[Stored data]
# # # # #
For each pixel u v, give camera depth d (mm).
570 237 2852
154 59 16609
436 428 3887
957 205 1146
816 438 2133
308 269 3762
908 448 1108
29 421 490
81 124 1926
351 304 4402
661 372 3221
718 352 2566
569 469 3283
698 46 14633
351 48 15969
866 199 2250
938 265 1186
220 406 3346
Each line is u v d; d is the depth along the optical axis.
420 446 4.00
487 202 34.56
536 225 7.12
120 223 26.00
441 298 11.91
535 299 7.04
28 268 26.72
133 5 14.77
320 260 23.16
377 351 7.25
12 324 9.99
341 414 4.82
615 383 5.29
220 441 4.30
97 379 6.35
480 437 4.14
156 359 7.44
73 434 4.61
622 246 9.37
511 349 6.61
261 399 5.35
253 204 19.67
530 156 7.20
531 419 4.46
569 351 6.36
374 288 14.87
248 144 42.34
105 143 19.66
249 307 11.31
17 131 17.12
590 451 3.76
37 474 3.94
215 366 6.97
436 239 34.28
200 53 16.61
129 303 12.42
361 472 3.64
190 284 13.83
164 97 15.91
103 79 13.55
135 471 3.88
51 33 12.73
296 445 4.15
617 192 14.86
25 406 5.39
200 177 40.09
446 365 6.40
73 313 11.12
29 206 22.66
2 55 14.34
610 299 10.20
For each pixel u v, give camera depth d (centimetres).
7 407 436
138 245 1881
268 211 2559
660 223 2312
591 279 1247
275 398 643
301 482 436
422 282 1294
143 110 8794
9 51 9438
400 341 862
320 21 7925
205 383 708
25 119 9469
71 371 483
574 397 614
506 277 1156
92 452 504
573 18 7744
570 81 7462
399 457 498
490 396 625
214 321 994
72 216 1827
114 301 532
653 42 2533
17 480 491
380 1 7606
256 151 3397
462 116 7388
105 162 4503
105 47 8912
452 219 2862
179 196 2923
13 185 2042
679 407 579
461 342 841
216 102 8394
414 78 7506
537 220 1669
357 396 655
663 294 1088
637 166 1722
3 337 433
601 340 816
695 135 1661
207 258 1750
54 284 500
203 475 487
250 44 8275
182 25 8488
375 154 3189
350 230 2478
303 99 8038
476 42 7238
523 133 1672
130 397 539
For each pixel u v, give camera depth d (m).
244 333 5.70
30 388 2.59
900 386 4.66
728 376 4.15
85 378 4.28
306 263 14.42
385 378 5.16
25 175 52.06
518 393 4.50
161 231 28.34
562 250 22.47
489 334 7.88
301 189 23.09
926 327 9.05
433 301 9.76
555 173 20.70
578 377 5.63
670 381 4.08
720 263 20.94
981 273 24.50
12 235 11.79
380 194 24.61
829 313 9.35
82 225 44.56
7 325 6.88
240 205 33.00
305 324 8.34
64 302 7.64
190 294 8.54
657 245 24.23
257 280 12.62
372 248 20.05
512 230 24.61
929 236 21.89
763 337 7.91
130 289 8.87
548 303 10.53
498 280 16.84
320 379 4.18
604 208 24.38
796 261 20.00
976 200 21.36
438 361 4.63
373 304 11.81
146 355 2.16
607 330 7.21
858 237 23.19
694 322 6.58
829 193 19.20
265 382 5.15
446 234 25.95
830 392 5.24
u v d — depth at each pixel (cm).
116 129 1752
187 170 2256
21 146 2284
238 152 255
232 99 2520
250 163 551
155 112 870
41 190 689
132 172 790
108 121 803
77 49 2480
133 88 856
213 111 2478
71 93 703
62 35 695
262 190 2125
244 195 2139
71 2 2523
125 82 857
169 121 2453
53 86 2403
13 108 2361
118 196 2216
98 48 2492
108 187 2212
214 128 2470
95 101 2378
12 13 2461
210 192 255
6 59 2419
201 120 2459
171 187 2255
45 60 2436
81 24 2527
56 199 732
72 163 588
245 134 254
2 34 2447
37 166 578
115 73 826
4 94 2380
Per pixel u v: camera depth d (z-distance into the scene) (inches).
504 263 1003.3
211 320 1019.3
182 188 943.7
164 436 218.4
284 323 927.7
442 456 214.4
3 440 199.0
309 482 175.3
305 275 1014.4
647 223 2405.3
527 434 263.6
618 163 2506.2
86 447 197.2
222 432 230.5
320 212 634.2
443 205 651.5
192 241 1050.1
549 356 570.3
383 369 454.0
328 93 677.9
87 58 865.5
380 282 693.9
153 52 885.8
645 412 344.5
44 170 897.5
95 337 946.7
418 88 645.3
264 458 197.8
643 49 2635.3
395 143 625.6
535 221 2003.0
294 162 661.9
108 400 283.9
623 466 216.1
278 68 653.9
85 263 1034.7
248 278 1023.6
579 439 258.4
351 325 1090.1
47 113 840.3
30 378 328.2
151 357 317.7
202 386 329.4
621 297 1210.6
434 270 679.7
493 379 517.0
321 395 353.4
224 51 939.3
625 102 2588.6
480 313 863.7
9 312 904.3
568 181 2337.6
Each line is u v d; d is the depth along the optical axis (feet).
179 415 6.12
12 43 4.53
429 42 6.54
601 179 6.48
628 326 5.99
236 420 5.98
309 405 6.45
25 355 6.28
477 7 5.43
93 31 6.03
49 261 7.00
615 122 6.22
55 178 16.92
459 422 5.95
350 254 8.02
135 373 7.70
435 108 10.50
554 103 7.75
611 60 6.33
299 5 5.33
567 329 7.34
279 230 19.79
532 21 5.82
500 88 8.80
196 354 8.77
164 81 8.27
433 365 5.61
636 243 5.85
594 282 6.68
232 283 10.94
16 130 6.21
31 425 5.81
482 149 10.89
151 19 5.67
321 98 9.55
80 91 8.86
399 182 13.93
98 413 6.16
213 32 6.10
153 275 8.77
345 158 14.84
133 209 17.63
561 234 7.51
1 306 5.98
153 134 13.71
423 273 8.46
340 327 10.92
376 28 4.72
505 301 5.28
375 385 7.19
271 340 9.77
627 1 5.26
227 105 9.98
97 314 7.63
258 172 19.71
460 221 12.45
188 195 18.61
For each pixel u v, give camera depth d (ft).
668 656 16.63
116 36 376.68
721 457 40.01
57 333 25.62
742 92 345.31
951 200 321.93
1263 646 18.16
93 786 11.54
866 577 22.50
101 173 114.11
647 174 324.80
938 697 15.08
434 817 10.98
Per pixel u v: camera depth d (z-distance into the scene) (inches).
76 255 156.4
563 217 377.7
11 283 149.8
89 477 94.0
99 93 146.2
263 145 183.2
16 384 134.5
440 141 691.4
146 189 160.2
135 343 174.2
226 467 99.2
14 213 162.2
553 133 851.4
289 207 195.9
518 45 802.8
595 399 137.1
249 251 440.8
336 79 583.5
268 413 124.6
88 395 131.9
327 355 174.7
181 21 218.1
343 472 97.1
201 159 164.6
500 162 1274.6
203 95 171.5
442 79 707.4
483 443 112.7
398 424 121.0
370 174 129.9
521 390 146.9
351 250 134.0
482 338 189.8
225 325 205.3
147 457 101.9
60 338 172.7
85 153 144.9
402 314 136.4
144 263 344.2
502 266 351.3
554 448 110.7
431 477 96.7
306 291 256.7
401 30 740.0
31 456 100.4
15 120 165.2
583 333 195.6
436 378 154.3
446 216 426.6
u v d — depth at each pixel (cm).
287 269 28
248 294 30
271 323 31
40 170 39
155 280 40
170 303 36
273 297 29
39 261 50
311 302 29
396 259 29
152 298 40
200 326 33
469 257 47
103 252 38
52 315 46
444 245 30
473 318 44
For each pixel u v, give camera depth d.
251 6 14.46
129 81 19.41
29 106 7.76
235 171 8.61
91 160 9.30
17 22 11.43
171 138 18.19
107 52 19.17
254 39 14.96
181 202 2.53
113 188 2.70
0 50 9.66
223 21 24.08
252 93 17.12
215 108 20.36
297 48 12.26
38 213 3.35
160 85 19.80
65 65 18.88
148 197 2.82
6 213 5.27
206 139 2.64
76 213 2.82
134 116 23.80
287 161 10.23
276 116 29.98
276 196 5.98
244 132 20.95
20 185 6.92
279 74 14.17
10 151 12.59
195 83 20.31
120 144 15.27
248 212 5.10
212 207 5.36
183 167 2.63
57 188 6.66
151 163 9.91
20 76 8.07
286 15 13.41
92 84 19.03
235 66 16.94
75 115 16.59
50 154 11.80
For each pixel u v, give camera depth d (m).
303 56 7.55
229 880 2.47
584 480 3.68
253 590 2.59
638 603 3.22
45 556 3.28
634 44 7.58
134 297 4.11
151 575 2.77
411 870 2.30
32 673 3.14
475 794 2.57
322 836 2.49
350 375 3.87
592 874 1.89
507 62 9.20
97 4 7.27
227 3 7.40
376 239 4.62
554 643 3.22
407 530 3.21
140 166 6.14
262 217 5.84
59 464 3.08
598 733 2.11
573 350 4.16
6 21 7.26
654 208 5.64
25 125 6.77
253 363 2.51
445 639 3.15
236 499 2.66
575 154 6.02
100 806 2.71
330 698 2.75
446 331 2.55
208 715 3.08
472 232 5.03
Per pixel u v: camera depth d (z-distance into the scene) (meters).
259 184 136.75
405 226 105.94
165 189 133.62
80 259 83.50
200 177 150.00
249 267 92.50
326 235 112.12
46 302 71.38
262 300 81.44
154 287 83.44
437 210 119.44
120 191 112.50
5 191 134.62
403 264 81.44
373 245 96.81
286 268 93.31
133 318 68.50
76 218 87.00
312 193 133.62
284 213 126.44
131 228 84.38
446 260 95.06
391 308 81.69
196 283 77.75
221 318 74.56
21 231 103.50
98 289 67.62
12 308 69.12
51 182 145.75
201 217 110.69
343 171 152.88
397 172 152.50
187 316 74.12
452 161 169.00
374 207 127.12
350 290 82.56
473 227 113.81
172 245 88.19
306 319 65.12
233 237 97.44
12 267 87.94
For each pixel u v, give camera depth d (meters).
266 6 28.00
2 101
# # # # #
What to produce: Copy nothing beyond the line containing "866 199 2250". Transcribe exactly from the first line of the entries down to that line, inclusive.

Written solution:
For each pixel u v, give camera depth d (mm).
570 237 2852
154 59 16609
436 428 3887
957 205 1146
816 438 2133
308 269 3762
908 448 1108
29 421 490
81 124 1926
351 304 4402
661 372 3221
718 352 2566
569 469 3283
698 46 14633
351 48 15969
866 199 2250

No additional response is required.